Tony Cragg: Munteres Liebesbekenntnis
Der Künstler ist aus Wuppertal nicht mehr wegzudenken. Seit 30 Jahren lebt er hier, nun beteiligt er sich am Projekt „Sicht weisen“.
Wuppertal. Fünf Kunstpunkte entlang der traditionellen Wegachse machen noch keine Documenta. Aber Riesenkunst wie die "1001 Landsmänner" des Chinesen Ai Wie-Wie oder ein rotblühendes Mohnfeld auf dem ehemaligen Aufmarschplatz in Kassel, gepflanzt von der Kroatin Sanja Ivekovic, haben im Tal äquivalente Gegenpunkte im Kleinen - als punktuelle Glanzlichter einzelner Künstler.
Sir Anthony "Tony" Cragg ist einer von ihnen. Dass der seit 1977 in Wuppertal lebende gebürtige Liverpooler an der Kunstaktion "Sicht weisen" partizipiert, ist gut. Denn seit 30 Jahren in seiner Wahlheimat lebend, kennt er die Stadt und bringt sich durch kenntnisreiche Innenansicht ein.
Sein Beitrag lautet "I’m Alive" (Ich lebe) und ist wörtlich genommen durchaus als Liebeserklärung interpretierbar. Allen demographischen Prognosen, die ja eher düster sind, stellt er den Kontrapunkt entgegen: Die Stadt ist munter und am Leben.

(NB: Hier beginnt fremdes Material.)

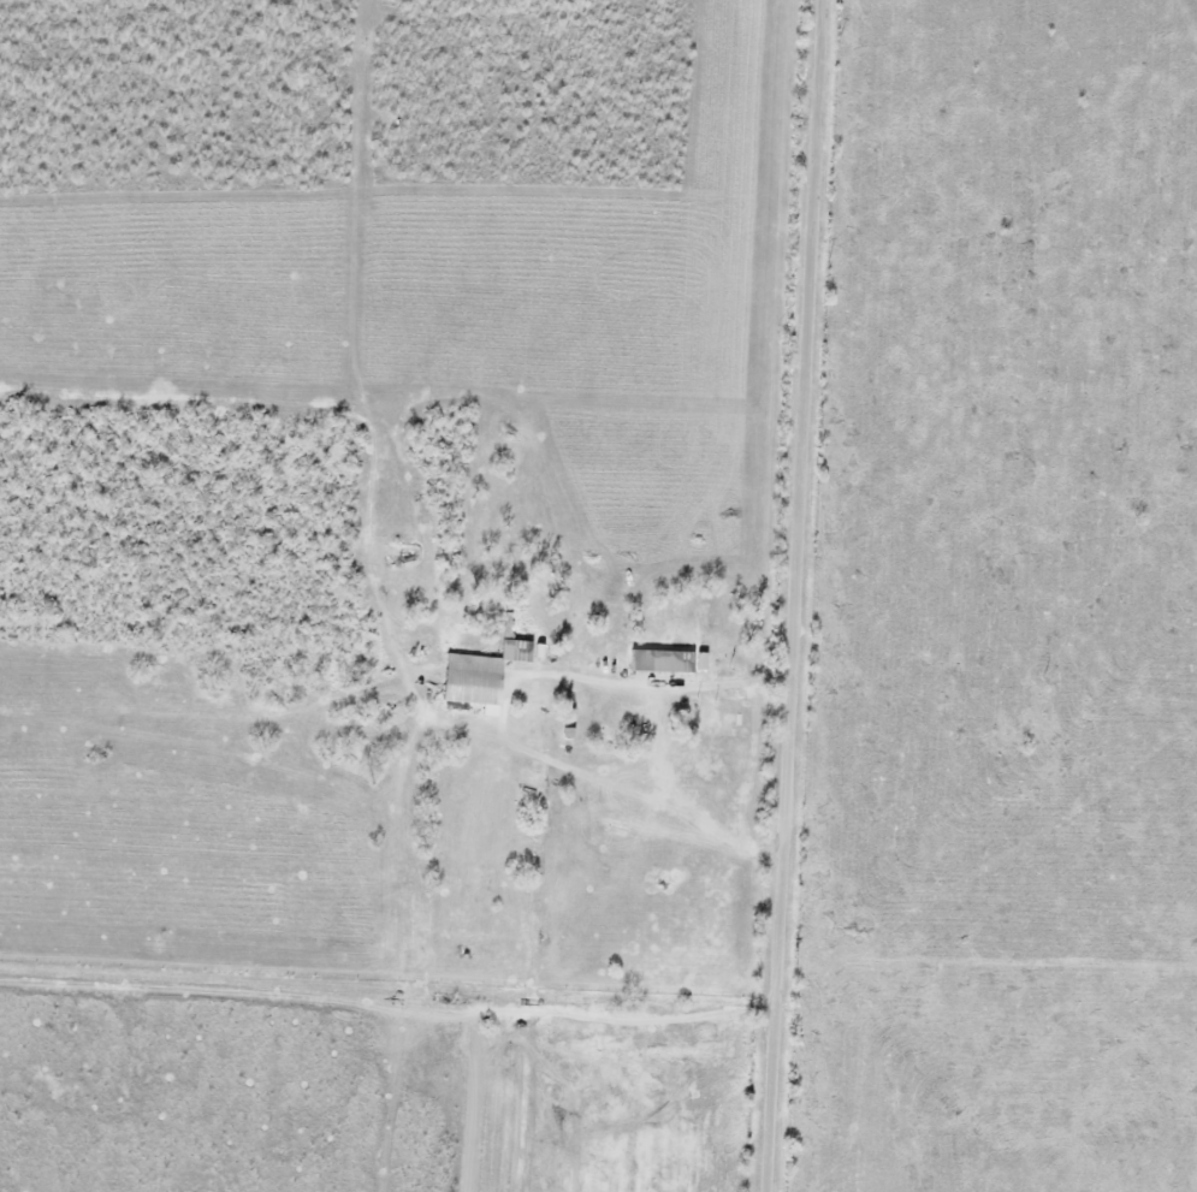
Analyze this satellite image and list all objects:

Craggs silbrig blitzende Skulptur ist auf dem Grünstreifen gegenüber des Opernhauses aufgestellt. Schnell wie Quecksilber wirkt die schleifenartige Form, je nach Perspektive wie ein stilisiertes Alpha und Omega oder an eine organische Form, beispielsweise einen Delfin, erinnernd.
Im Sommer wird die Skulptur aus Edelstahl durch ein noch namenloses, 6,50 Meter in die Höhe ragendes Bronze-Werk ersetzt. Das werden zwei sich umeinander schlingende Elemente sein, die aus der Ferne wie eine Doppel-Helix ausschauen.
Wer die Säulen genau betrachtet, erkennt ihre feine Struktur. In Anspielung auf die Geschichte Wuppertals sind diese Bronzeteile ein Sinnbild für den Stoff, aus dem die Stadt entstand.
Einerseits lassen sich die kleinen Teile wie Gewebe oder Fäden interpretieren, andererseits ergeben sie mit ein wenig Fantasie Konturen von Gesichtern.